A hatchet job to begin the week

And the best kind, since it contains links to many other entertaining hatchet jobs (complimentary) on airport phrasemaker Malcolm Gladwell:
The Washington Post: Malcolm Gladwell’s new book rehashes “The Tipping Point”
I wrote a review of Malcolm Gladwell’s new book Revenge of the Tipping Point: Overstories, Superspreaders, and the Rise of Social Engineering for The Washington Post. I concurred with critics at The New York Times and The Atlantic that it’s not a very good book.
But Revenge is not an isolated blunder. This is the eighth of his eight problematic books, as illustrated by critics’ truly damning reviews:
- Outliers: The Nation: “Gladwell for Dummies”, Isaac Chotiner’s The New Republic: “Mister Lucky”, If Books Could Kill podcast, the blogger critique on Gladwell’s “ethnic theory of plane crashes”
- What the Dog Saw: Steven Pinker in The New York Times
- Talking to Strangers: The Atlantic: “Malcolm Gladwell Reaches His Tipping Point”
- The Bomber Mafia: The Baffler: “Narrative Napalm (Malcolm Gladwell’s apologia for American butchery), The New Republic: “Malcolm Gladwell’s Fantasy of War From the Air”
All nonfiction writers can end up writing incorrect or controversial things, but why does every Gladwell book push half-formed and inaccurate theories? For years, my loose feeling about Gladwell was that he writes like someone who doesn’t care about being correct, which is not a way I would describe any other author I’ve encountered. There is something uniquely odd about his work.
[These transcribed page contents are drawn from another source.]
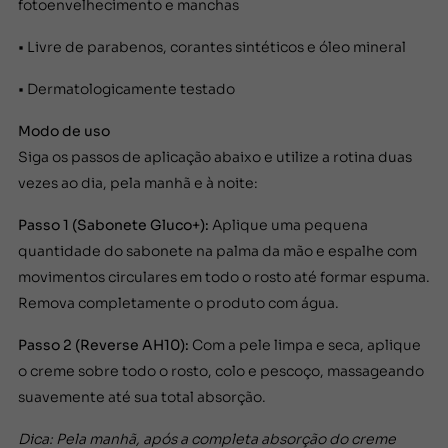
fotoenvelhecimento e manchas
• Livre de parabenos, corantes sintéticos e óleo mineral
• Dermatologicamente testado
Modo de uso
Siga os passos de aplicação abaixo e utilize a rotina duas
vezes ao dia, pela manhã e à noite:
Passo 1 (Sabonete Gluco+):
Aplique uma pequena
quantidade do sabonete na palma da mão e espalhe com
movimentos circulares em todo o rosto até formar espuma.
Remova completamente o produto com água.
Passo 2 (Reverse AH10):
Com a pele limpa e seca, aplique
o creme sobre todo o rosto, colo e pescoço, massageando
suavemente até sua total absorção.
Dica: Pela manhã, após a completa absorção do creme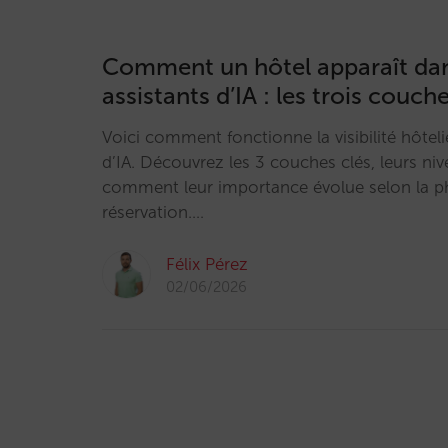
Comment un hôtel apparaît dan
assistants d’IA : les trois couche
Voici comment fonctionne la visibilité hôteliè
d’IA. Découvrez les 3 couches clés, leurs ni
comment leur importance évolue selon la p
réservation.…
Félix Pérez
02/06/2026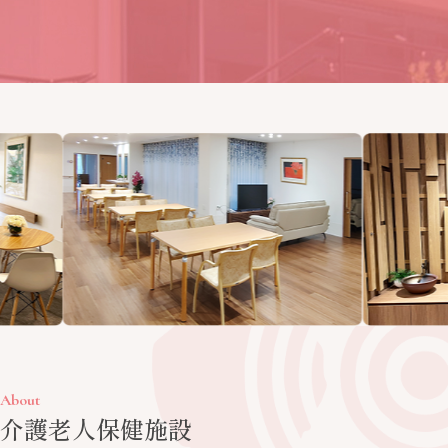
About
介護老人保健施設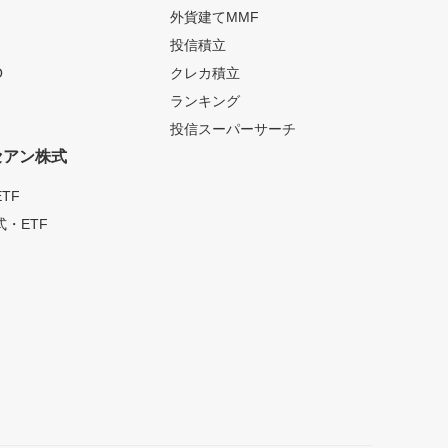
外貨建てMMF
投信積立
O
クレカ積立
ランキング
投信スーパーサーチ
セアン株式
TF
・ETF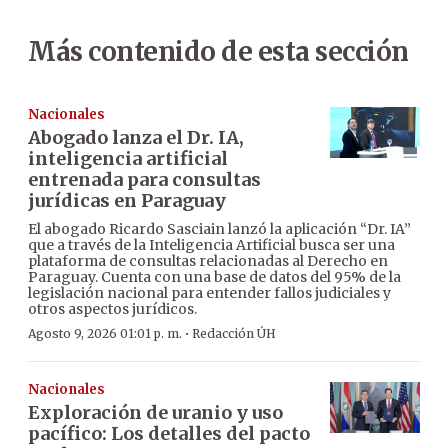
Más contenido de esta sección
Nacionales
Abogado lanza el Dr. IA,
inteligencia artificial
entrenada para consultas
jurídicas en Paraguay
El abogado Ricardo Sasciain lanzó la aplicación “Dr. IA”
que a través de la Inteligencia Artificial busca ser una
plataforma de consultas relacionadas al Derecho en
Paraguay. Cuenta con una base de datos del 95% de la
legislación nacional para entender fallos judiciales y
otros aspectos jurídicos.
·
Agosto 9, 2026 01:01 p. m.
Redacción ÚH
Nacionales
Exploración de uranio y uso
pacífico: Los detalles del pacto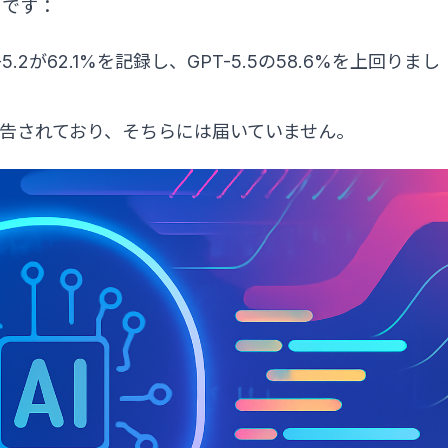
りです：
M-5.2が62.1%を記録し、GPT-5.5の58.6%を上回りまし
前後と報告されており、そちらには届いていません。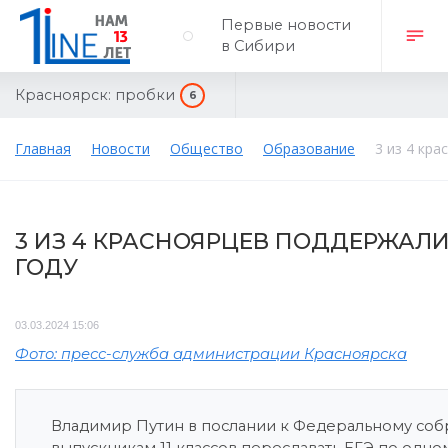
Первые новости
в Сибири
Красноярск:
пробки
6
Главная
Новости
Общество
Образование
3 из 4 кр
3 ИЗ 4 КРАСНОЯРЦЕВ ПОДДЕРЖАЛИ
ГОДУ
03.03.2024 15:06
Фото: пресс-служба администрации Красноярска
Владимир Путин в послании к Федеральному со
Picking on Gladwell, however, is a bit of a cliché, and I am often advised to keep quiet for a wide range of professional reasons. But he’s unstoppable and incorrigible, and I don’t believe he’s harmless. As The New York Times notes, “Business mavens, political leaders and ordinary strivers in both those fields treated [The Tipping Point] like a Bible, mining it for insights on how to make their own products and pitches spread.”
The last point it the really depressing one.